The ISO, or Insurance Services Office, is the organization responsible for creating auto insurance vehicle ratings that are used by car insurance companies. Virtually every car insurance company in the country uses the ISO vehicle rating in calculating and determining auto insurance policy premium rates.
The ISO creates a publication that rates almost every car and truck made available for purchase in the United States. The publication lists auto insurance vehicle ratings and is made available to insurance agents and companies around the country. The publications are usually updated once a year.
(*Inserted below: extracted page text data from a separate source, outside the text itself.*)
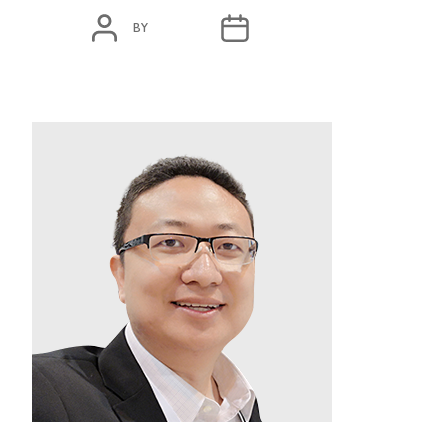
POST
POST
BY
ADMIN
MARCH 11, 2020
AUTHOR
DATE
The ISO system for calculating car insurance vehicle ratings involves rating a particular make and model vehicle on a scale between 3 and 27. The ISO uses data and information regarding car loss history, the average cost to repair or replace a certain type of vehicle and how often that particular type of vehicle is stolen in determining the vehicle’s ISO rating. Generally speaking, a vehicle that has a higher ISO rating will always be more expensive to insure that vehicles aim for a lower ISO rating.
Car insurance companies use ISO vehicle ratings in determining premiums for collision coverage and comprehensive coverage only. The reason for this is simple. Car insurance companies do not have to pay for the vehicle of the policyholder when providing liability coverage only. When providing only liability insurance company coverage, the insurance company does not use an ISO rating and depends solely on the driver’s personal credit score and driving history to determine policy rates.